What Israel’s Elite Defense Force Unit 8200 Can Teach Security about Diversity

Unit 8200 doesn’t follow a conventional recruiting model. Technical knowledge isn’t a requirement. The unit values traits that emphasize problem-solving and interpersonal skills, and it uses hiring processes that build female leaders.

Over the past few years, alumni of the elite Israeli Defense Forces’ Unit 8200 have become known for founding cybersecurity startups, including the two co-founders of Cybereason, where I work, along with many of my colleagues — both men and women. At 18, I was picked to serve in Unit 8200. The experience sparked my interest in both military intelligence and my current career as a security researcher. 

Surprisingly, despite its notoriety and success, Unit 8200 doesn’t follow a conventional recruiting model. Technical skills aren’t a requirement; the unit values traits that indicate leadership and problem-solving skills, using hiring processes that build women leaders and serve as an example for the private sector to address the current security talent shortage. Here are five best hiring practices from Unit 8200.

Practice 1: When recruiting, look beyond the traditional candidate profile.
Traditionally, when filling entry-level security positions, organizations look for candidates with either IT or computer science backgrounds. Hiring managers want script kiddies and computer gamers to fill those jobs. But hiring people with only these profiles limits the workforce’s diversity. In reality, men outnumber women in computer science degree programs (although not everywhere). In 2015, for instance, women earned 18% of all computer science degrees awarded in the US. That percentage is even lower for women of color, according to the National Center for Education Statistics. Meanwhile, females who like to geek out in their free time and play video games often face harassment and abuse. Ultimately, these situations lead to low numbers of women entering the IT and security fields.

Unit 8200 knows it’s not going to find female candidates by looking for recruits with conventional backgrounds. Instead, candidates with general traits that indicate success in tech fields are sought. These include critical thinking, the ability to learn skills on their own, leadership, problem-solving skills, and good interpersonal skills. As for technical skills, Unit 8200’s leadership assumes those can be acquired later.

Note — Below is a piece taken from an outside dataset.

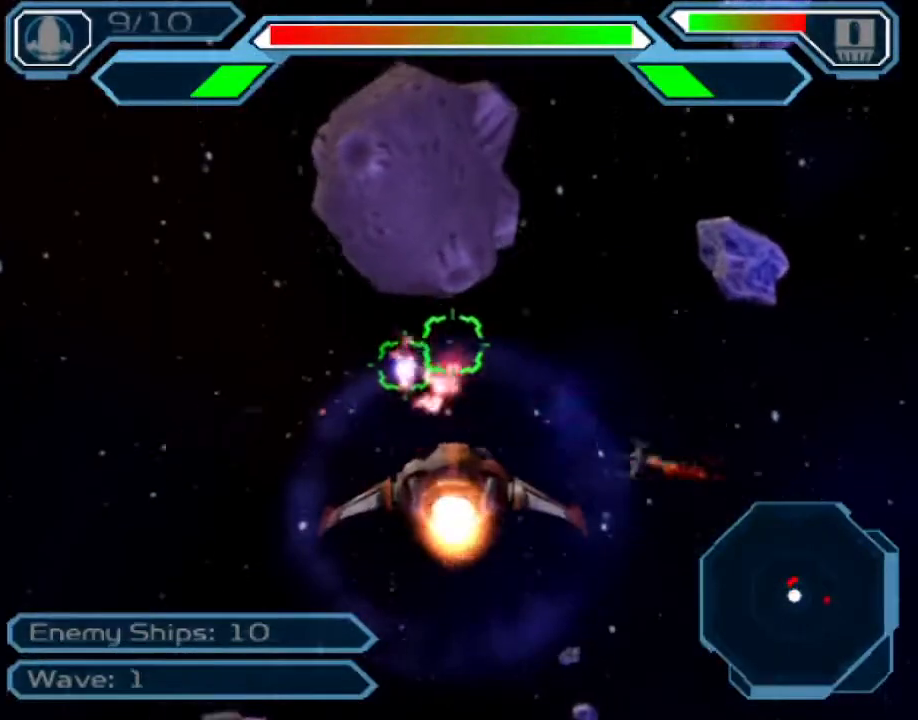
{"dt_ms": 500, "buttons": ["CROSS"], "left_stick": "center", "right_stick": "center", "events": [[100, "left_stick", "up-right"], [333, "left_stick", "right"], [500, "left_stick", "center"]]}
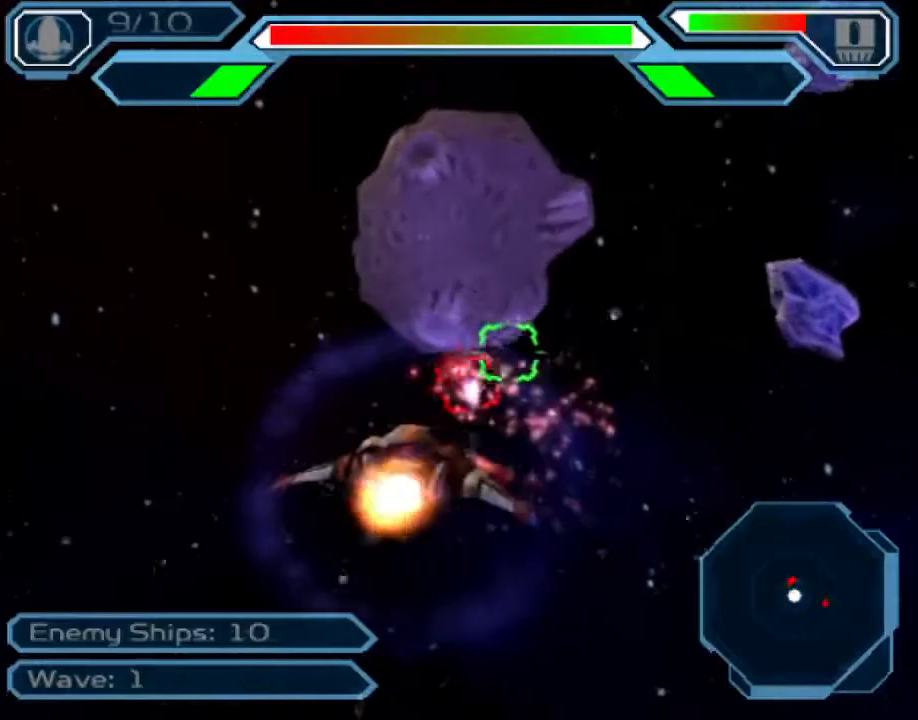
{"dt_ms": 500, "buttons": ["CROSS"], "left_stick": "left", "right_stick": "center", "events": [[83, "left_stick", "left"], [300, "left_stick", "center"], [417, "left_stick", "left"]]}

As part of its recruiting program, Unit 8200 runs tests designed to identify individuals who can handle stressful events, are team players, can find innovative solution to various problems, and, most importantly, are coachable. Recruits who pass these tests undergo extensive training that teaches them any technical information they need to know. This training is followed by on-the-job training. This approach has helped Unit 8200 have an equal number of female and male soldiers.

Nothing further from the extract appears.